### Record excerpts
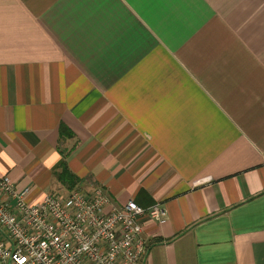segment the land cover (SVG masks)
<instances>
[{
	"label": "crops",
	"instance_id": "obj_1",
	"mask_svg": "<svg viewBox=\"0 0 264 264\" xmlns=\"http://www.w3.org/2000/svg\"><path fill=\"white\" fill-rule=\"evenodd\" d=\"M0 172L161 202L138 264H264V0H0Z\"/></svg>",
	"mask_w": 264,
	"mask_h": 264
},
{
	"label": "built area",
	"instance_id": "obj_2",
	"mask_svg": "<svg viewBox=\"0 0 264 264\" xmlns=\"http://www.w3.org/2000/svg\"><path fill=\"white\" fill-rule=\"evenodd\" d=\"M167 217L161 202L116 206L101 188L33 197L0 172V264H138L144 220Z\"/></svg>",
	"mask_w": 264,
	"mask_h": 264
}]
</instances>
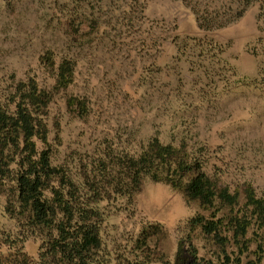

### Stated exercise
Render all the records above as a JSON array of strings, one string per line, with blank lines left out. Leave the pictures out.

### Solution to the problem
[
  "segment the land cover (SVG masks)",
  "<instances>",
  "[{",
  "\t\"label\": \"crops\",",
  "\t\"instance_id\": \"obj_1\",",
  "\t\"mask_svg\": \"<svg viewBox=\\\"0 0 264 264\\\" xmlns=\\\"http://www.w3.org/2000/svg\\\"><path fill=\\\"white\\\" fill-rule=\\\"evenodd\\\" d=\\\"M0 172L161 202L138 264H264V0H0Z\\\"/></svg>\",",
  "\t\"mask_w\": 264,",
  "\t\"mask_h\": 264",
  "},",
  "{",
  "\t\"label\": \"built area\",",
  "\t\"instance_id\": \"obj_2\",",
  "\t\"mask_svg\": \"<svg viewBox=\\\"0 0 264 264\\\" xmlns=\\\"http://www.w3.org/2000/svg\\\"><path fill=\\\"white\\\" fill-rule=\\\"evenodd\\\" d=\\\"M167 217L161 202L116 206L101 188L33 197L0 172V264H138L144 220Z\\\"/></svg>\",",
  "\t\"mask_w\": 264,",
  "\t\"mask_h\": 264",
  "}]",
  "</instances>"
]